Dominique, for her part, seems to be enjoying college life. She proudly points out that she made the dean's list with a 3.75 grade-point average her first semester at Tri-C. This fall, she'll return to her coaching at Gymnastics World and continue her studies at the University of Akron, which she chose on the strength of its business program. Her choice of four-year schools, she hopes, will keep her near Canales, who would like to do his three-year residency at St. Vincent Charity Hospital.

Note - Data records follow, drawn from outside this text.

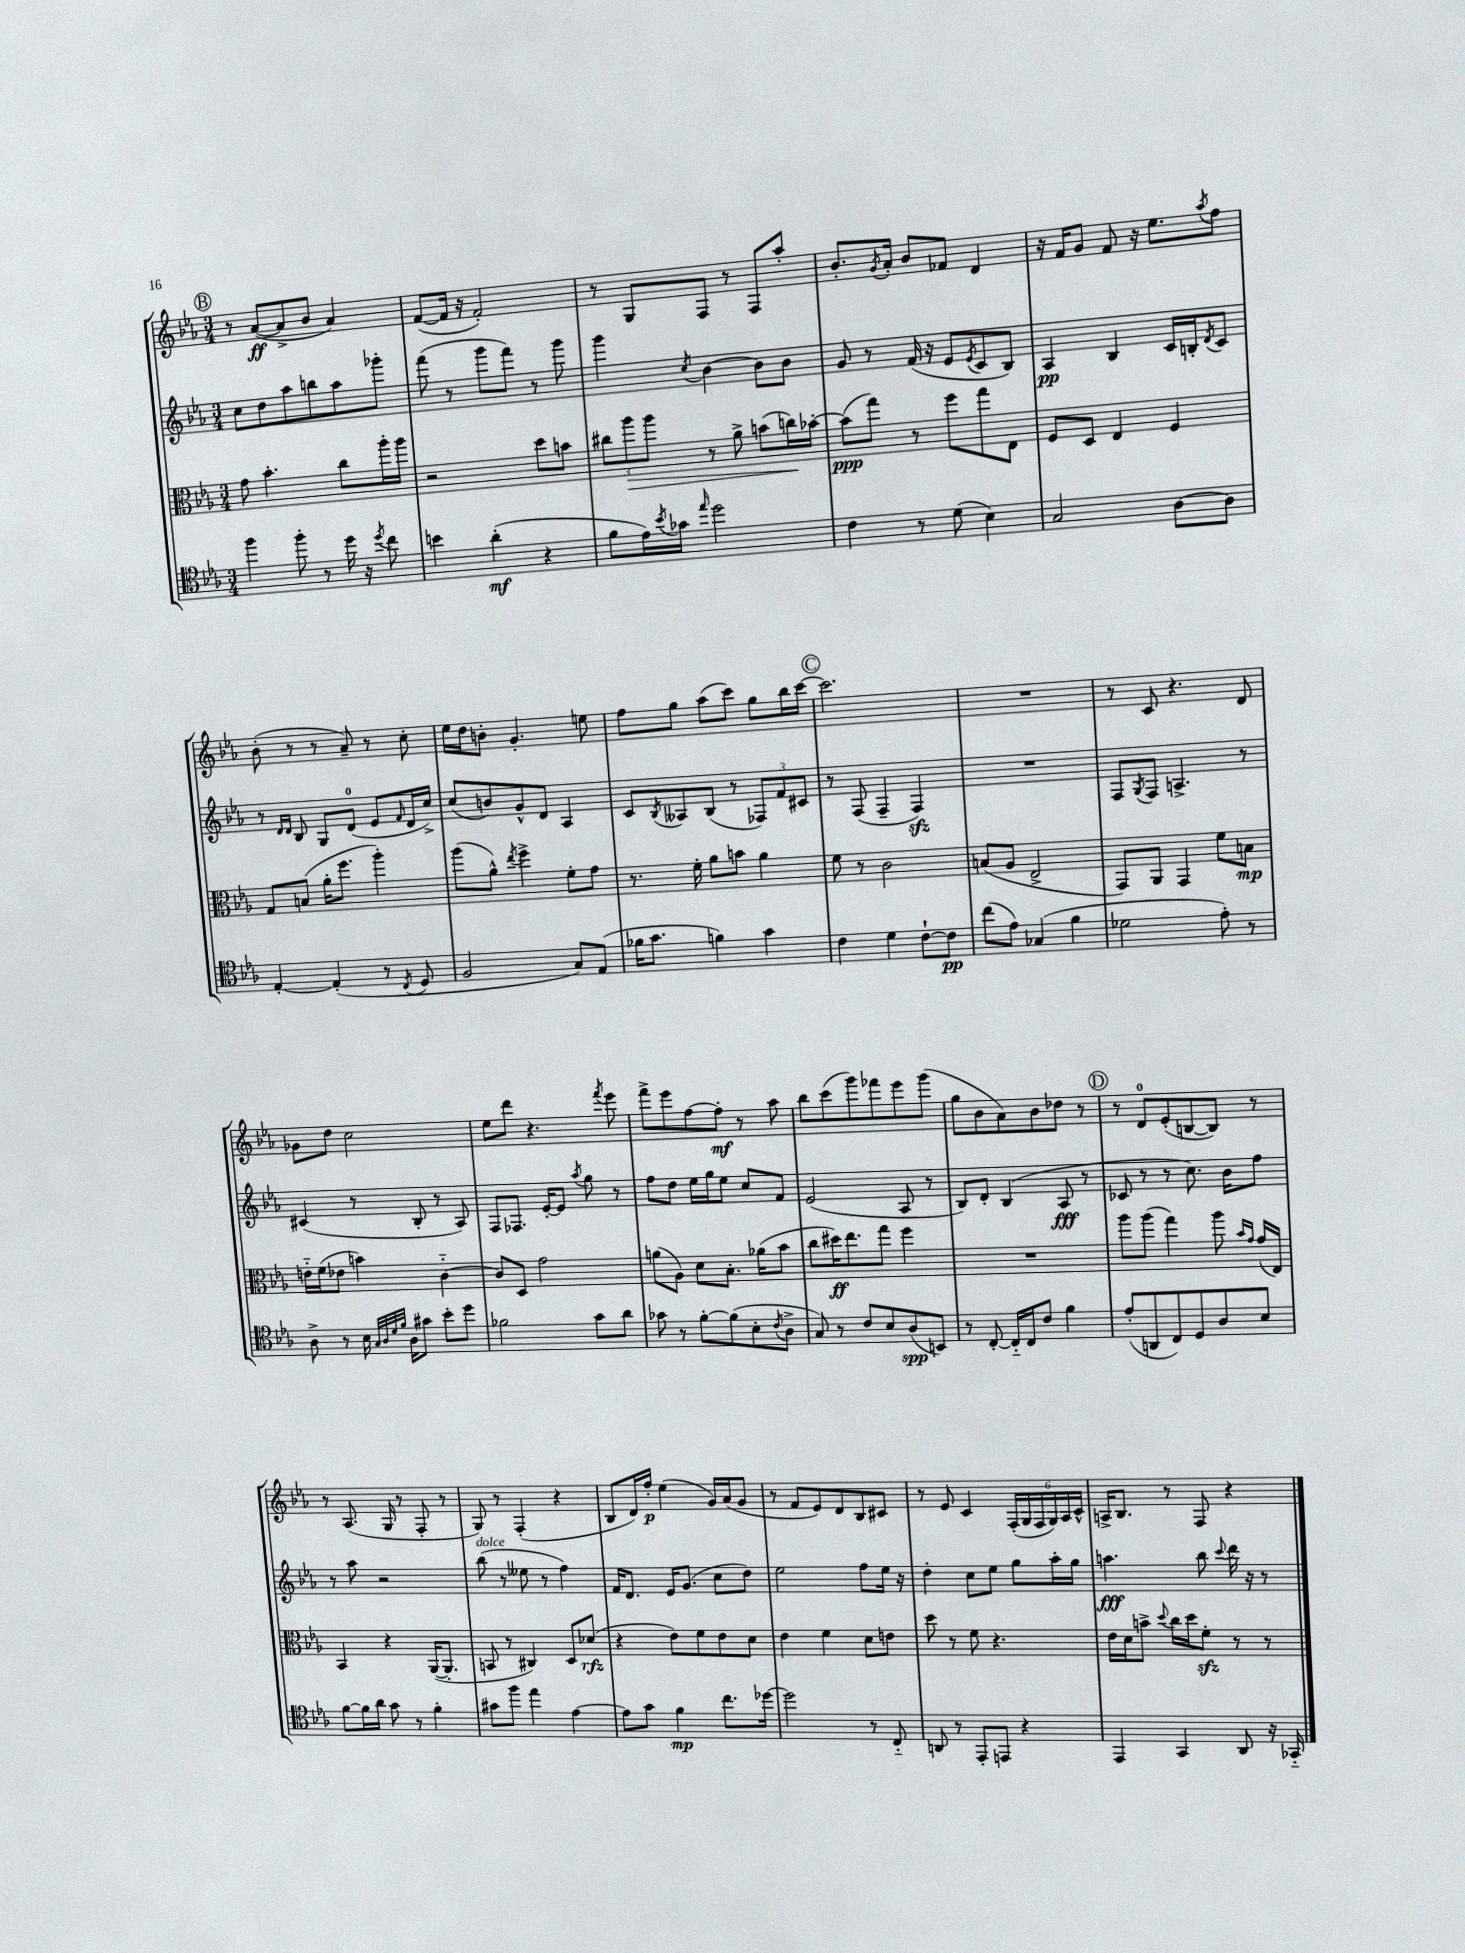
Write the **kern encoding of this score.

**kern	**kern	**kern	**kern
*staff4	*staff3	*staff2	*staff1
*clefC4	*clefC3	*clefG2	*clefG2
*k[b-e-a-]	*k[b-e-a-]	*k[b-e-a-]	*k[b-e-a-]
*M3/4	*M3/4	*M3/4	*M3/4
4ff\	8g\	8cc\L	8r
.	4.b-'\	8dd\	([8a-/L
8ff'\	.	8aa-\	8a-^/]
8r	.	8bb\	8b-/J
16dd\	8cc\L	8aa-\	4a-/)
16r	.	.	.
8qdd/	.	.	.
8cc\	16aa-'\L	8ggg-'\J	.
.	16aa-\JJ	.	.
=	=	=	=
4b\	2r	(8fff\	([8f/L
.	.	8r	16f/]Jk
.	.	.	16r
(4a-'\	.	8ggg\L	2f'/)
.	.	8fff\J)	.
4r	8dd\L	8r	.
.	8b\J	8ggg\	.
=	=	=	=
8f\L	12cc#\L	4ggg\	8r
.	12aa-\	.	.
16e-\L)	.	.	8G/L
.	12aa-\J	.	.
8qb-/	.	.	.
16g-\JJ	.	.	.
16qqee-/	.	8qcc/	.
2dd\	8r	[4b-\	8F/J
.	8a-^\	.	8r
.	(8b\L	8b-\]L	8F/L
.	16cc\L)	8b-\J	8aa-'/J
.	[16b-'\JJ	.	.
=	=	=	=
4c\	(8b-\]L	8g/	8.b-'/L
.	8gg\J)	8r	.
.	.	.	8qg/
.	.	.	16a-'/Jk
8r	8r	(16f/	8b-/L
.	.	16r	.
(8d\	8ff\L	8e-/L	8f-/J
.	.	8qe-/	.
4B-\)	8gg\	8c/	4d/
.	8E-\J	8B-/J)	.
=	=	=	=
2G/	8F/L	4A-/	16r
.	.	.	16f/LK
.	8D/J	.	8g/J
.	4E-/	4B-/	8f/
.	.	.	16r
.	.	.	8.ee-\L
[8A-\L	4F/	16c/LL	.
.	.	16B'/J	.
.	.	8qd/	8qaa-/
8A-\]J	.	8c/J	8ff\J
=	=	=	=
[4E-'/	8G/L	8r	(8b-'\
.	.	16qqd/LL	.
.	.	16qqd/JJ	.
.	(8B/J	8B-/	8r
(4E-'/]	16a-'\LK	8G/L	8r
.	8.ff\J	.	.
.	.	(8d/J	8a-~/)
8r	4aa-'\)	8e-/L	8r
8qC/	.	16qqf/	.
8D/	.	16d/L	8cc'\
.	.	16cc^/JJ)	.
=	=	=	=
2F/	(8aa-\L	(8cc/L	16ee-\LL
.	.	.	16dd\J
.	8a-^^\J)	8b/)	8b'\J
.	8qee-/	.	.
.	4ff^\	8g^^/	4.g'/
.	.	8d/J	.
8G/L)	8f'\L	4A-/	.
(8E-/J	8g\J	.	8ee\
=	=	=	=
16f-\LK	8.r	8c/L	8ff\L
8.g\J	.	.	.
.	.	8qB-/	.
.	.	8A--/	8gg\J
.	16f'\	.	.
4f\)	8a-\L	(8B-/J	(8aa-\L
.	8b\J	8r	8ccc\J)
4g\	4a-\	12F-/L)	8gg\L
.	.	12f/	.
.	.	.	16bb-\L
.	.	12c#/J	.
.	.	.	[16ccc\JJ
=	=	=	=
4c\	8f\	8r	2.ccc\]
.	8r	(8F/	.
4d\	2c\	4F~/	.
[8c`\L	.	4F/)	.
8c\]J	.	.	.
=	=	=	=
(8cc\L	(8B/L	2.r	2.r
8e-\J)	8A-/J	.	.
(4G-/	2E-^/	.	.
4f\	.	.	.
=	=	=	=
2d-\	8GG/L)	8F/L	8r
.	.	8qG/	.
.	8AA-/J	8F/J	8c/
.	4GG/	4.A^/	4.r
8e-'\)	8f\L	.	.
8r	8B\J	8r	8d/
=	=	=	=
8A-^\	16e'~\LL	(4c#/	8g-\L
.	(16f\J	.	.
8r	8e-\J	.	8dd\J
16B-\	4b\)	8r	2cc\
32qqG/LLL	.	.	.
32qqA-/	.	.	.
32qqd/	.	.	.
32qqf/JJJ	.	.	.
16A-\LK	.	.	.
8g#\J	.	8B-'/	.
8b-'\L	[4c'~\	8r	.
8dd\J	.	8A-/)	.
=	=	=	=
2f-\	8c/]L	8F/L	8ee-\L
.	8D/J	8.F-/J	8ddd\J
.	2g\	.	4.r
.	.	[16e-'/LK	.
.	.	8e-/]J	.
.	.	8qaa-/	.
8g\L	.	8gg\	.
.	.	.	8qfff/
8a-\J	.	8r	8eee-\
=	=	=	=
8g-\	(8a\L	8ff\L	8fff^\L
8r	8A-\J)	8dd\J	8eee-\
[8f'\L	8d\L	16ee-\LL	[8ff\
.	.	16gg\J	.
(8f\]	8.B-'\J	8ee-\J	8ff'\]J
8B-'\	.	8cc/L	8r
.	(16a-\LK	.	.
8qc/	.	.	.
8A-^\J	8b-\J	8f/J	8aa-\
=	=	=	=
8G/)	8cc\L	(2e-/	8bb-\L
8r	16dd#\K)	.	(8ccc\
.	8.ee-\	.	.
8c/L	.	.	8ggg\)
8B-/	8gg\J	.	8fff-\
(8A-/	4ff\	8A-/	8eee-\
8BB/J)	.	8r	(8ggg\J
=	=	=	=
8r	2.r	8B-/L)	8gg\L
[8C'/	.	8d'/J	8b-\
16C'~/]LL	.	(4B-/	8a-\)
16C/J	.	.	.
8c/J	.	.	8b-\
4f\	.	8A-/	8dd-\J
.	.	8r	8r
=	=	=	=
(8e-'/L	8aa-\L	8c-/	8r
8AA/	(8aa-\J	8r	8d/L
8C/)	4gg\)	8r	(8e-'/
8D/	.	8.cc\)	[8B/
8A-/	8aa-\	.	8B/]J)
.	.	16b-\LK	.
.	16qqb-/LL	.	.
.	16qqg/JJ	.	.
8B-/J	(16g/LL	8ff\J	8r
.	16E-/JJ)	.	.
=	=	=	=
[8f\L	4BB-/	8r	8r
16f\]L	.	8aa-\	(8.A-/
16a-\JJ	.	.	.
8g\	4r	2r	.
.	.	.	16G/
8r	.	.	8r
4f'\	([16AA-/LK	.	8F'/
.	8.AA-'/]J	.	.
.	.	.	8r
=	=	=	=
8g#\L	8BB/	(8bb-\	8G/)
8ff\J	8r	8r	8r
4ee-\	4C#/)	8ee--\	(4F'/
.	.	8r	.
[4e-\	8D/L	4ff\)	4r
.	(8d-/J	.	.
=	=	=	=
8e-\]L	4r	16f/LK	8B-/L
.	.	8.d/J	.
8g\J	.	.	16d/L)
.	.	.	16ff'/JJ
4f\	8e-\L)	16e-/LK	(4ee-\
.	.	(8.g/J	.
.	8f\	.	.
8.cc\L	8e-\	8cc\L	16g/LL)
.	.	.	(16a-/J
.	8d\J	8dd\J)	8g/J
[16dd-\Jk	.	.	.
=	=	=	=
2dd-\]	4e-\	2ee-\	8r
.	.	.	8f/L
.	4f\	.	8e-/)
.	.	.	8d/
8r	8d\L	8ff\L	8B-/
8C'~/	8e\J	16ee-\Jk	8c#/J
.	.	16r	.
=	=	=	=
8AA/	8dd\	4dd'\	8r
8r	8r	.	8e-/
8EE-'/L	8f\	8cc\L	4c/
8EE/J	4.r	8ee-\J	.
4r	.	8gg\L	(24F'/LL
.	.	.	24G/
.	.	.	24F/
.	.	16aa-'\L	24G/)
.	.	.	24A-/
.	.	16gg\JJ	.
.	.	.	24c^^/JJ
=	=	=	=
4EE-/	16e-\LL	4.aa\	16A^/LK
.	16d\J	.	8.B-/J
.	8b^\J	.	.
.	8qqdd/	.	.
4GG/	16cc\LL	.	8r
.	16dd\J	.	.
.	8f'\J	8bb-\	8F/
.	.	8qqccc/	.
8AA-/	8r	16ddd\	4r
.	.	16r	.
16r	8r	8r	.
16GG-'~/	.	.	.
==	==	==	==
*-	*-	*-	*-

"I want to open my own preschool gymnastics someday, then maybe gear it out to tumbling, cheerleading and also some volleyball, because my sister's in volleyball," she says of her own career goals.

What about returning to the sport that made her a household name? Moceanu says she'd like to begin entering professional competitions next year and do an exhibition tour after the 2004 Summer Olympics in Athens.

"I need about six or seven months to get in shape," she says. But she isn't looking to compete for another Olympic medal. Even if she shed the necessary 15 to 20 pounds from her 5-foot-2 frame so she could resume the training needed to regain her competitive edge — "The lighter you are, the easier it is on your bones" — an old shoulder injury would limit her to beam and floor exercises.

"If I didn't have other goals right now, it would be something that's in the back of my head," she says. "But school's going to get me where I want to get to now. Gymnastics? I've been there, done that."